▶ _Source document_:
▶

Re: [patch] Remove limit on MCA recoveries

From: Matthias Fouquet-Lapar <mfl_at_kernel.paris.sgi.com>
Date: 2005-01-16 20:01:43
> On Sat, 15 Jan 2005 16:49:06 -0600 (CST), 
> Russ Anderson <rja@sgi.com> wrote:
> >The MCA recovery driver saves addresses memory errors
> >in an array.  The array has 32 entries.  The effect is 
> >that after 32 recoveries, the driver stops recovering.
> >
> >This patch removes the page_isolate array.  Since the array
> >was only used to see if the page is already marked reserved,
> >check the reserved bit instead of the array.
> 
> lkcd dumps kernel pages marked reserved, so lkcd will try to process
> isolated pages.  We will eventually need to add a new page flag to mark
> faulty pages.

Probably any other dump mechanism should be aware of bad HW pages as well,
so we might be better off to add a flag right away. While we are at it I
would propose to have actually two flags :

  - hard error (which will cause a MCA and should be skipped when taking
                a system dump)

◀

▶ _Written task 1_:
Repeat the MCA recovery thread word for word, everything from "From: Matthias Fouquet-Lapar" down to "of the array.".
▶ _Written task 2_:
Using the MCA recovery thread, decide whether each statement agrees with it, and answer yes or no with the deciding words quoted exactly. (a) The array used by the MCA recovery driver has 32 entries. (b) lkcd skips kernel pages marked reserved. (c) The reply proposes having two flags.

Collected data
▶

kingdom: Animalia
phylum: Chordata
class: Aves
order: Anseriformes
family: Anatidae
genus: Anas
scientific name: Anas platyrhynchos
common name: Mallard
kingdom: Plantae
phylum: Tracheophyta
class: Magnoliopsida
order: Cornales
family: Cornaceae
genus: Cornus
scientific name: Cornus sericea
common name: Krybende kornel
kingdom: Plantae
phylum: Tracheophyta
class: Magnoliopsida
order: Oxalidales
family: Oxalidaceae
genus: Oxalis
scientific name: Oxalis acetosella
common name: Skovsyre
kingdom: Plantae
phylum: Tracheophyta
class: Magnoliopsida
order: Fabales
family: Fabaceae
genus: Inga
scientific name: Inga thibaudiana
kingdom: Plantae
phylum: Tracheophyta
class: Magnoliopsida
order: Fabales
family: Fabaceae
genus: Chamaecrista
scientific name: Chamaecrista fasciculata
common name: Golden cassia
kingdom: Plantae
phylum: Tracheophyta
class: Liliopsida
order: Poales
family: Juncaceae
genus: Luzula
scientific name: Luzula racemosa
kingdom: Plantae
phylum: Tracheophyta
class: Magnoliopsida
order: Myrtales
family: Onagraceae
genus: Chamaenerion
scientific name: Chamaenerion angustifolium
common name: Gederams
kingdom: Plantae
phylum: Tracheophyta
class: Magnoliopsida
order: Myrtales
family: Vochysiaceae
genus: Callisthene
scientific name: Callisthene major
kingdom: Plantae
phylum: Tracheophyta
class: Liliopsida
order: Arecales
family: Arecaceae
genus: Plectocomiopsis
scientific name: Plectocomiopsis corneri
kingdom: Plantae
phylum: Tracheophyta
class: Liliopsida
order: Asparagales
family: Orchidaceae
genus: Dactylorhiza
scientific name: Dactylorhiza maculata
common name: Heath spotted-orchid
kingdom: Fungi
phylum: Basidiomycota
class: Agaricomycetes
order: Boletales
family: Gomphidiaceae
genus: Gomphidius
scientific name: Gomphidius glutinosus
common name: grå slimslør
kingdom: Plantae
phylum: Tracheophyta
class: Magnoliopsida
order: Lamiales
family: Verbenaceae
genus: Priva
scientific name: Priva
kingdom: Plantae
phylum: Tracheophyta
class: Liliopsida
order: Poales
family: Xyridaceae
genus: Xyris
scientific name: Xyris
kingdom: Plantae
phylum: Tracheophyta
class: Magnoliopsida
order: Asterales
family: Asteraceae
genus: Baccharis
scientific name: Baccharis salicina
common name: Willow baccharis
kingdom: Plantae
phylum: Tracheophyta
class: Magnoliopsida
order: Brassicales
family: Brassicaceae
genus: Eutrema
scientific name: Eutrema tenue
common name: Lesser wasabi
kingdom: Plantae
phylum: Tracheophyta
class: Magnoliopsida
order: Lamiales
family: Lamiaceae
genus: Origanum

◀

▶ _Reply 1_:
From: Matthias Fouquet-Lapar <mfl_at_kernel.paris.sgi.com>
Date: 2005-01-16 20:01:43
> On Sat, 15 Jan 2005 16:49:06 -0600 (CST), 
> Russ Anderson <rja@sgi.com> wrote:
> >The MCA recovery driver saves addresses memory errors
> >in an array.  The array has 32 entries.  The effect is 
> >that after 32 recoveries, the driver stops recovering.
> >
> >This patch removes the page_isolate array.  Since the array
> >was only used to see if the page is already marked reserved,
> >check the reserved bit instead of the array.

▶ _Reply 2_:
(a) Yes: "The array has 32 entries."
(b) No: "lkcd dumps kernel pages marked reserved"
(c) Yes: "I would propose to have actually two flags"